The platform will never read as eco-tech. It will never read as futuristic. It will never read as a sustainability appliance bolted to a house. The roof, in both architectural lines, resolves as an architectural plane that happens to generate electricity and harvest potable water. The infrastructure recedes; the surface remains. Every decision downstream of that principle — module choice, fixing method, edge detail, colour, reflectance — is judged first against the elevation, then against the spreadsheet.
Two architectural lines
The platform expresses itself in two distinct architectural lines, each developed for a different typology of villa. Architecture A treats the photovoltaic surface itself as the catchment: a single integrated plane, edge-to-edge, where the modules form both the energy generator and the water-collection skin. Architecture B uses a continuous Galvalume catchment skin as the primary roof surface, with rail-mounted PV positioned above it on a defined geometric grid. The Galvalume reads as a quiet, low-reflectance metal roof of the kind already specified by leading Mediterranean architects.
Both lines must read as designed architecture, not retrofit infrastructure. The full discussion — geometry, fixing, drainage, edge resolution, panel grid — lives on the architecture page.
Panel selection — the per-square-metre constraint
In a designed luxury Mediterranean envelope the roof is not an open field. It is bounded — by setbacks, by ridge lines, by the proportions a serious architect will accept, by the silhouette the property must hold from the sea, from the road, from the air. The square metres available for photovoltaic capture are finite and, in most projects, scarce.

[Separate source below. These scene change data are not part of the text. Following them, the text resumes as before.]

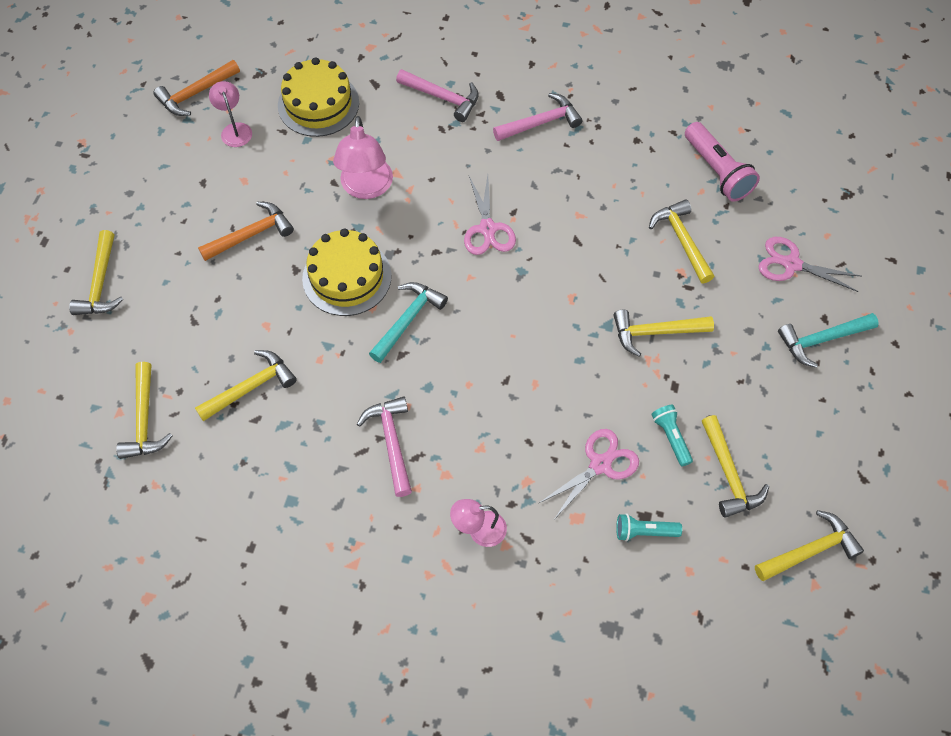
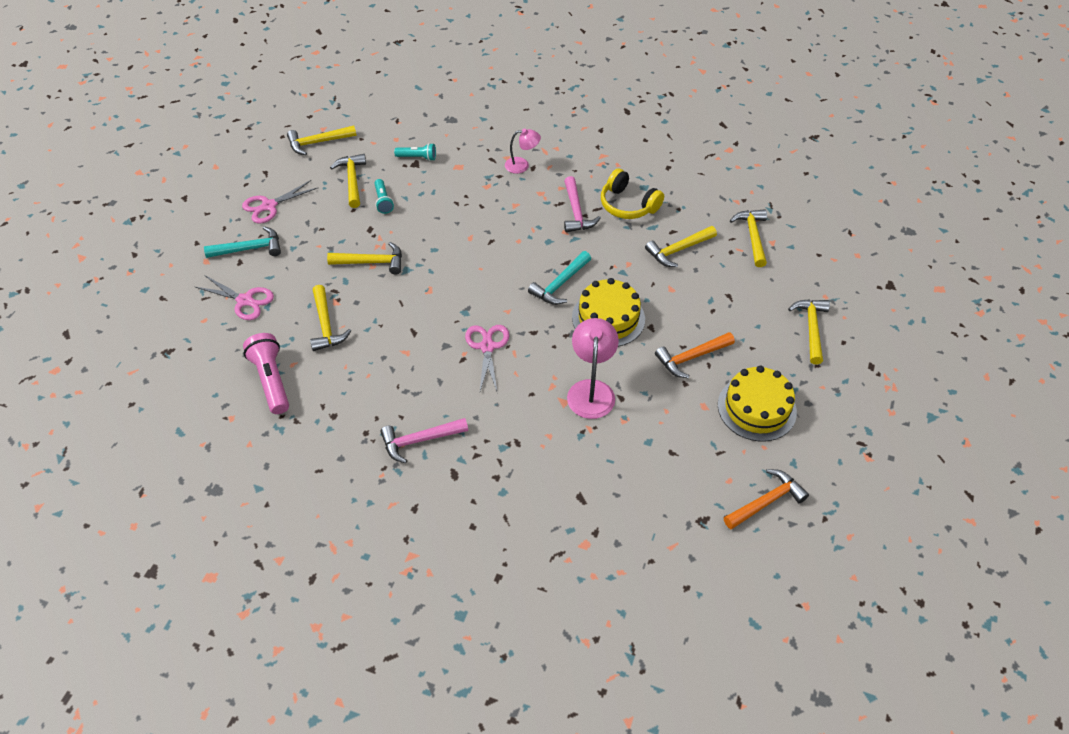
camera: 175 degrees left, 10 degrees down
(235, 129) = (719, 458): pink lamp -> none
(316, 463) = (628, 205): none -> yellow headphones
(318, 104) = (638, 479): yellow cake -> yellow cake (756, 408)
(442, 97) = (512, 476): pink hammer -> none
(600, 464) = (436, 191): pink scissors -> pink scissors (269, 206)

Inside that boundary, every percentage point of module efficiency converts directly into two forms of headroom: water-yield headroom (more kWh available to drive treatment, pumping, ozonation and UV-C without compromising the household electrical load) and certification headroom (the surplus margin that lets the system maintain continuous EU-grade potable output through cloudy weeks, low-rainfall months, and the peak summer occupancy load when both demands collide).

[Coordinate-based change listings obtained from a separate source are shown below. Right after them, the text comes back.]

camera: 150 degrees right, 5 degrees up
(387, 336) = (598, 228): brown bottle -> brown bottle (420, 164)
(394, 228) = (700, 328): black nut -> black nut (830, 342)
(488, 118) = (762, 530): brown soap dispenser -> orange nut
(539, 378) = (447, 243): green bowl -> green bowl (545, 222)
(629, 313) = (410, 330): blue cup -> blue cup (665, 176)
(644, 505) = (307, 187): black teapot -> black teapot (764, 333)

The current commercial baseline for monocrystalline silicon PV sits at roughly 22% module efficiency. The frontier — tandem perovskite-on-silicon — delivers 26 to 28% at the module level, the highest figure available in commercial production today. For an open agricultural roof, that delta is interesting. For a bounded luxury envelope, it is structural. Choosing a less efficient module forces one of two compromises: visible expansion of the photovoltaic surface beyond the architectural line, or reduction of the certified water-yield envelope. Neither is acceptable. The choice is not preferential. It is determined by the geometry.
Oxford PV — strategic technology partner conversation
A conversation is in motion with Oxford PV, the UK-based company that pioneered commercial perovskite-on-silicon tandem cell technology and currently holds the published efficiency record for the format. They are, at this writing, the only commercially-available supplier whose product meets the per-square-metre requirement Las Lluvias's envelope geometry imposes.

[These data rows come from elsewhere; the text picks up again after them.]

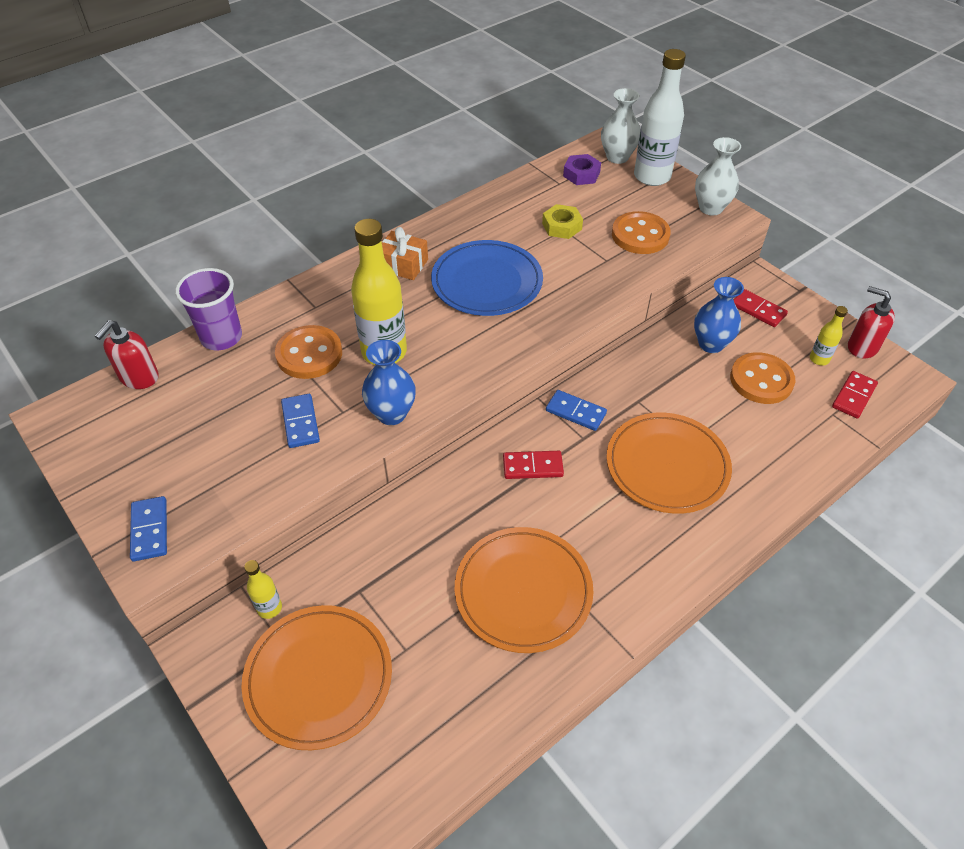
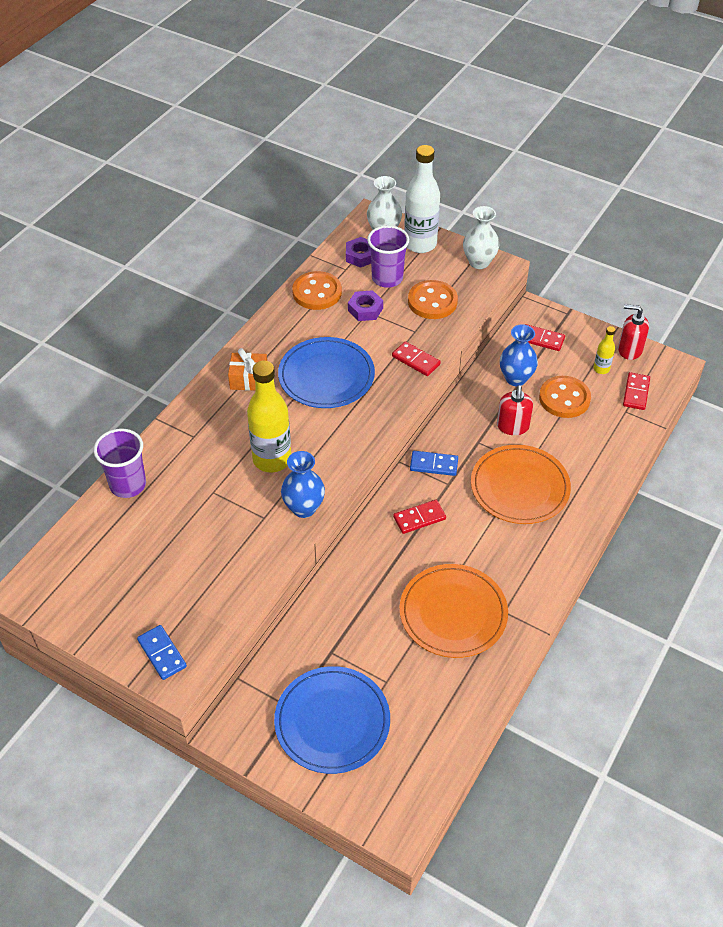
camera: 20 degrees left, 0 degrees up
(139, 377) = (77, 538): red soap dispenser -> red soap dispenser (512, 426)
(269, 608) = (268, 686): yellow bottle -> none
(301, 422) = (235, 536): blue domino -> none
(309, 354) = (211, 478): orange button -> orange button (317, 292)
(318, 678) = (332, 722): orange plate -> blue plate
(561, 226) = (365, 309): yellow nut -> purple nut
(594, 290) = (416, 360): none -> red domino
(600, 201) = (387, 278): none -> purple cup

This is framed deliberately as a partnership conversation rather than a procurement decision. The intended structure runs across three layers: technology supply for the deployed estates, co-development rights on the integrated catchment-and-cell architectural detail, and capital participation aligning both parties to the long-term deployment curve in the European ultra-prime residential segment.
The conversation is at strategic-partnership stage. Nothing is signed; nothing should be read as signed. What is true is that the technology requirement, the geometric constraint and the commercial logic point — independently — to the same counterpart, and that the dialogue is active.
The roof as fifth elevation
A villa in this segment has four conventional elevations and one that has, in the last decade, quietly become the most important: the roof as it is read from the air. Drone aerials now dominate the secondary market — they are the first frame a serious buyer sees, the image that travels on private channels, the photograph that opens every brochure. The roof is the fifth elevation, and in many transactions it is the decisive one.
Las Lluvias is designed for that frame. From above, in every architectural line, the roof reads as a single resolved surface — composed, intentional, quiet. The infrastructure is invisible. The architecture remains.